Bug #21180
closedBluestore throttler causes down OSD
0%
Description
Writing large amount of data to EC RBD pool via NBD causes down OSDs, PGs and drop in traffic due to unhealthy cluster. OSDs themself are running, disks seem to be idle. In logs "heartbeat_map reset_timeout 'OSD::osd_op_tp thread 0x7f05d4c90700' had timed out after 60" (I increased it from 15 during testing) and slow requests can be observed.
Setting bluestore_throttle_bytes to 0 resolves issue.
Attaching gdb thread backtrace of one of OSDs.
Files
Updated by Henrik Korkuc over 6 years ago
just an update - sometimes even with bluestore_throttle_bytes set to 0 I get down OSDs, but it is much more rare and usually recovers
Updated by Sage Weil over 6 years ago
Can you try setting bluestore_deferred_throttle_bytes = 0 along with bluestore_throttle_bytes = 0 and see if that resolves it? Thanks!
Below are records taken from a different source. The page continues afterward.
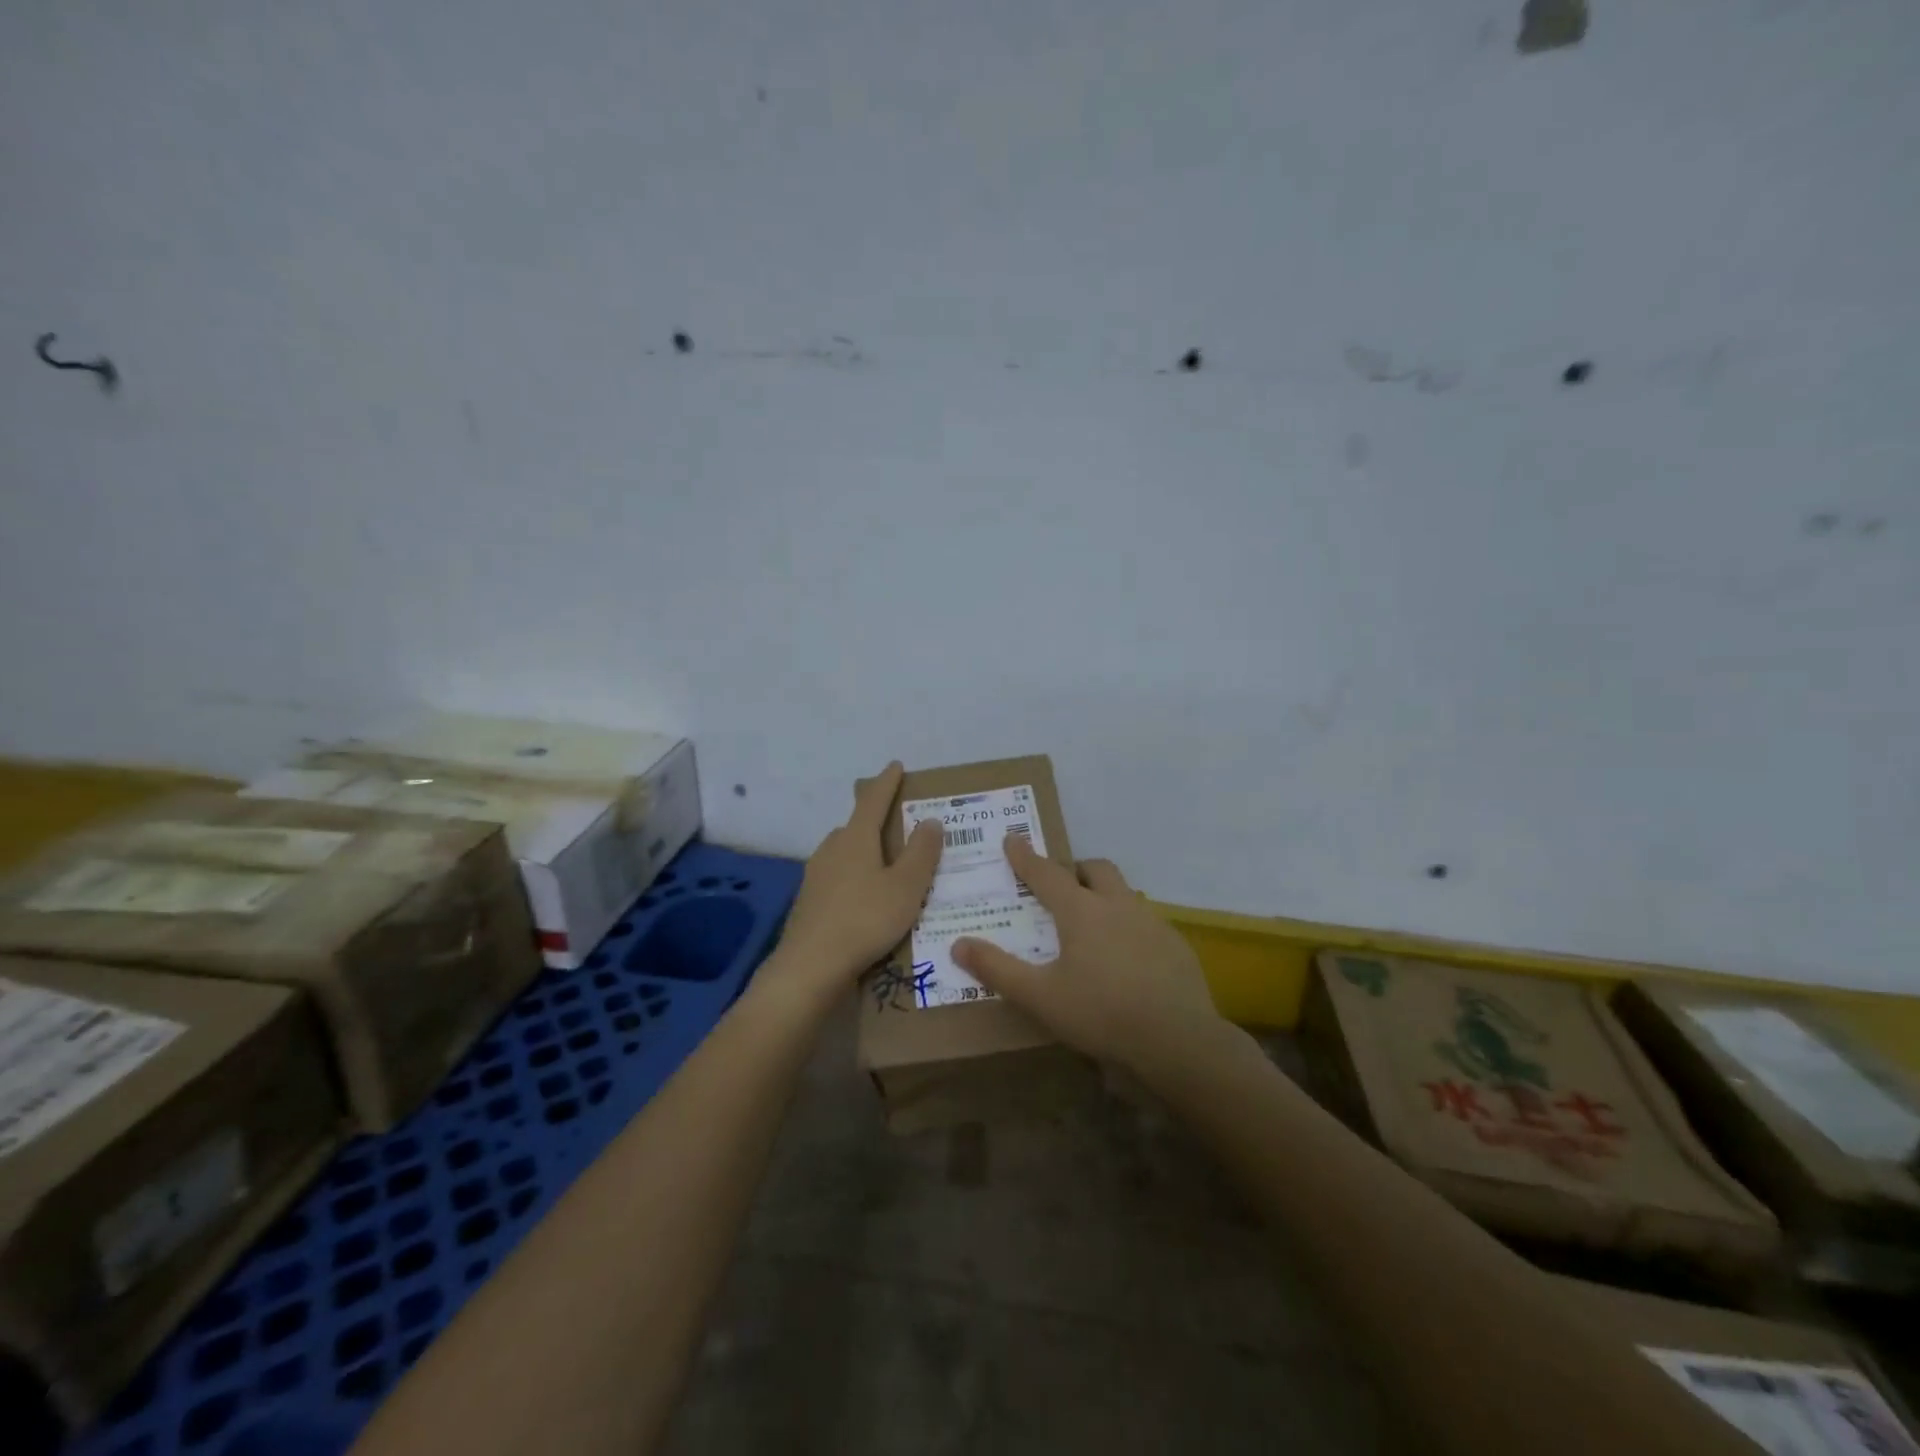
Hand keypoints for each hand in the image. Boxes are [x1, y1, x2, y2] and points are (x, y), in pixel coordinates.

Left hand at [772, 761, 942, 996]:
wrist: (810, 967)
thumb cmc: (865, 920)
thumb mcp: (906, 887)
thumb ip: (921, 852)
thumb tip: (931, 819)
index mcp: (856, 839)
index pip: (873, 801)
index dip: (887, 782)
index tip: (896, 766)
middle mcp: (831, 849)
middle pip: (855, 826)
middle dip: (875, 822)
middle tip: (899, 827)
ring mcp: (815, 876)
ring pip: (844, 853)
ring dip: (864, 852)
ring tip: (886, 866)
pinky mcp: (809, 902)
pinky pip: (837, 878)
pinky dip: (854, 878)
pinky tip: (864, 899)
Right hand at [951, 837, 1222, 1073]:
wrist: (1178, 1041)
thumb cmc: (1101, 1014)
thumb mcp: (1040, 997)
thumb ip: (997, 969)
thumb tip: (958, 945)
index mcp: (1081, 912)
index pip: (1046, 873)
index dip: (1025, 856)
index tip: (1012, 838)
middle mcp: (1117, 905)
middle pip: (1095, 869)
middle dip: (1074, 869)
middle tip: (1060, 886)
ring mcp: (1152, 922)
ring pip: (1124, 893)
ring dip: (1104, 896)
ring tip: (1092, 925)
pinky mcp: (1175, 944)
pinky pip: (1146, 921)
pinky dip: (1128, 926)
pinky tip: (1127, 959)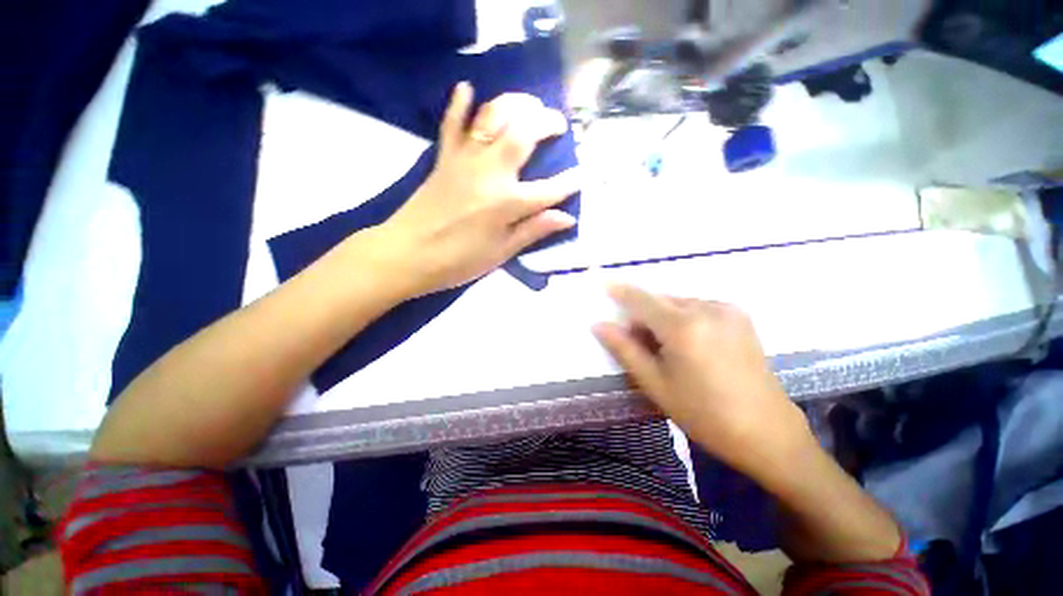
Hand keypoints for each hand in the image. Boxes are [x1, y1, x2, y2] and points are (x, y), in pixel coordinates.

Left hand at [373, 82, 579, 296]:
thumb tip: (567, 218)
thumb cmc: (458, 261)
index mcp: (507, 203)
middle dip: (546, 123)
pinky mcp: (444, 158)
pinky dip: (459, 104)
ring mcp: (465, 160)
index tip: (583, 175)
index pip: (548, 189)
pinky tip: (467, 88)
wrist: (406, 254)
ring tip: (529, 104)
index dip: (569, 183)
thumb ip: (534, 230)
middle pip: (524, 135)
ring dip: (514, 104)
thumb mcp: (501, 253)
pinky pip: (451, 124)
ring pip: (492, 118)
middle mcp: (490, 173)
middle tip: (558, 125)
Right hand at [593, 285, 815, 478]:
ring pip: (679, 304)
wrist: (767, 432)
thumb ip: (625, 349)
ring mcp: (728, 310)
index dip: (620, 291)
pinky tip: (689, 345)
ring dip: (663, 318)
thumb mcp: (656, 384)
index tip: (603, 281)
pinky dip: (683, 319)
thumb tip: (600, 326)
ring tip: (667, 350)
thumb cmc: (704, 414)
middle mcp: (707, 309)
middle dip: (643, 315)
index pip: (642, 300)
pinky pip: (698, 308)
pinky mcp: (740, 316)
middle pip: (661, 301)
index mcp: (684, 327)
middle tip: (639, 343)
Updated by Sage Weil over 6 years ago
- Related to Bug #21171: bluestore: aio submission deadlock added
Updated by Henrik Korkuc over 6 years ago
pool used for this workload is blocked by down PG (#21287), but I'll try to replicate on same cluster with newly created pool
Updated by Sage Weil over 6 years ago
- Status changed from Need More Info to Resolved
Pretty sure this was #21171, fixed merged to master and luminous, will be in 12.2.1.